Dr. Tyler R Josephson, Assistant Professor, Chemical, Biochemical, and Environmental Engineering department at the University of Maryland, Baltimore County, along with UMBC student and alumni, Charles Fox, Neil D Tran, F Nikki Nacion, and Samiha Sharlin, have a new publication in Machine Learning: Science and Technology titled "Incorporating background knowledge in symbolic regression using a computer algebra system."

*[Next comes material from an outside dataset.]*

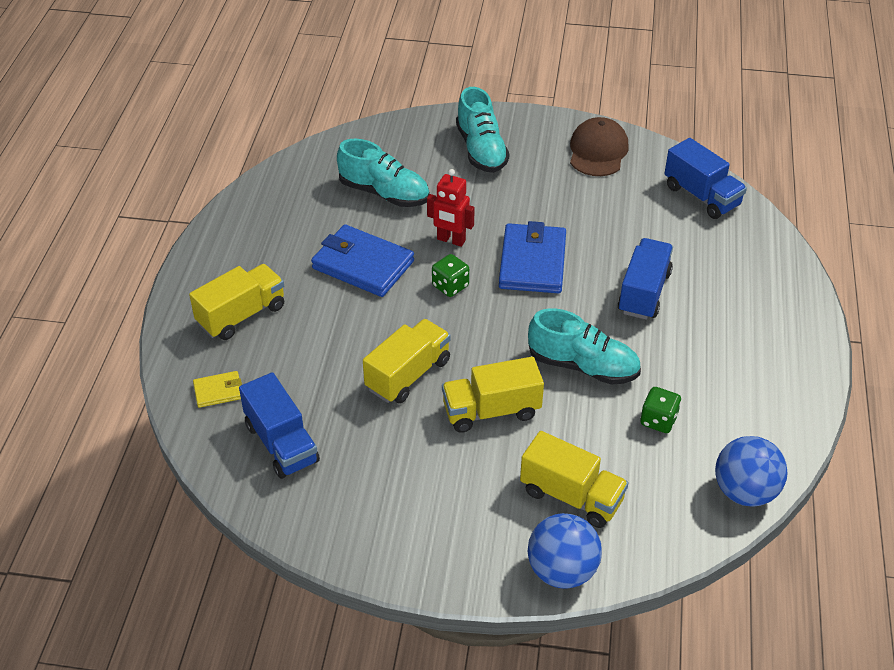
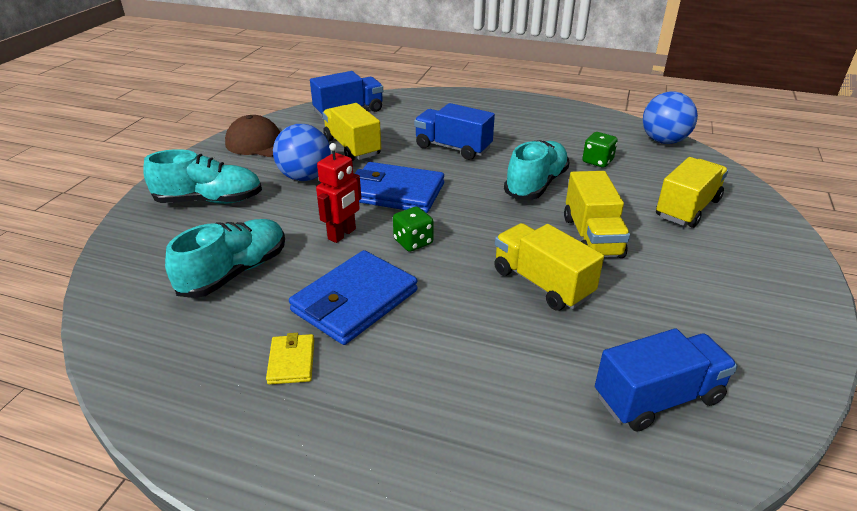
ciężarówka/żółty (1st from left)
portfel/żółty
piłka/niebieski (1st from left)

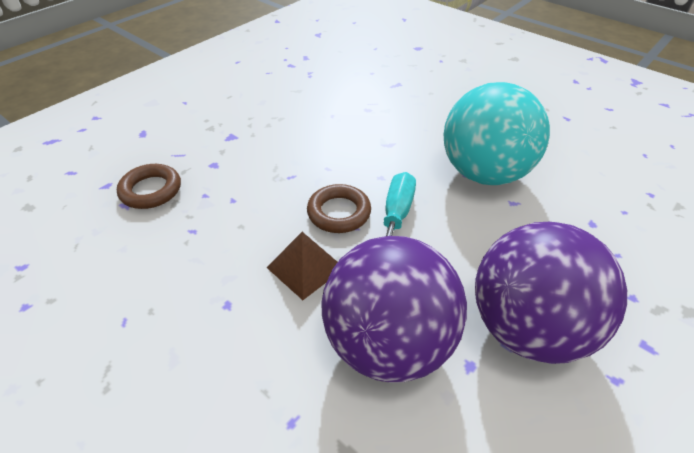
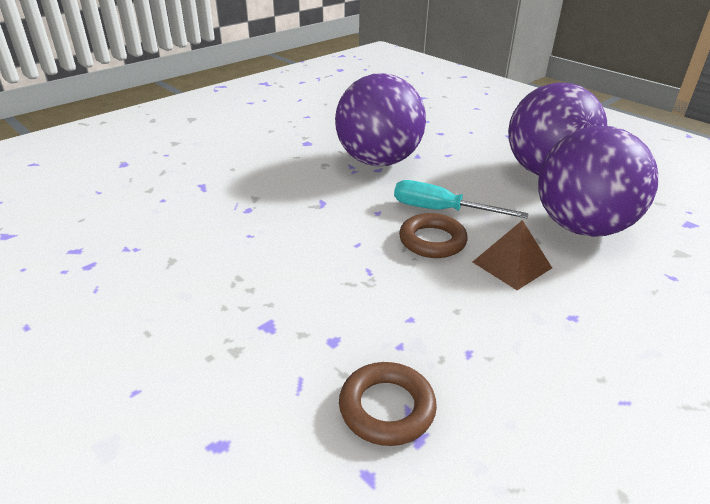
piłka/fioletowy (1st from left)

The article is available here:
Incorporating background knowledge in symbolic regression using a computer algebra system - IOPscience
DOI 10.1088/2632-2153/ad4a1e
Abstract:
Symbolic regression (SR) can generate interpretable, concise expressions that fit a given dataset, allowing for more human understanding of the structure than black-box approaches. The addition of background knowledge (in the form of symbolic mathematical constraints) allows for the generation of expressions that are meaningful with respect to theory while also being consistent with data. We specifically examine the addition of constraints to traditional genetic algorithm (GA) based SR (PySR) as well as a Markov-chain Monte Carlo (MCMC) based Bayesian SR architecture (Bayesian Machine Scientist), and apply these to rediscovering adsorption equations from experimental, historical datasets. We find that, while hard constraints prevent GA and MCMC SR from searching, soft constraints can lead to improved performance both in terms of search effectiveness and model meaningfulness, with computational costs increasing by about an order of magnitude. If the constraints do not correlate well with the dataset or expected models, they can hinder the search of expressions. We find incorporating these constraints in Bayesian SR (as the Bayesian prior) is better than by modifying the fitness function in the GA.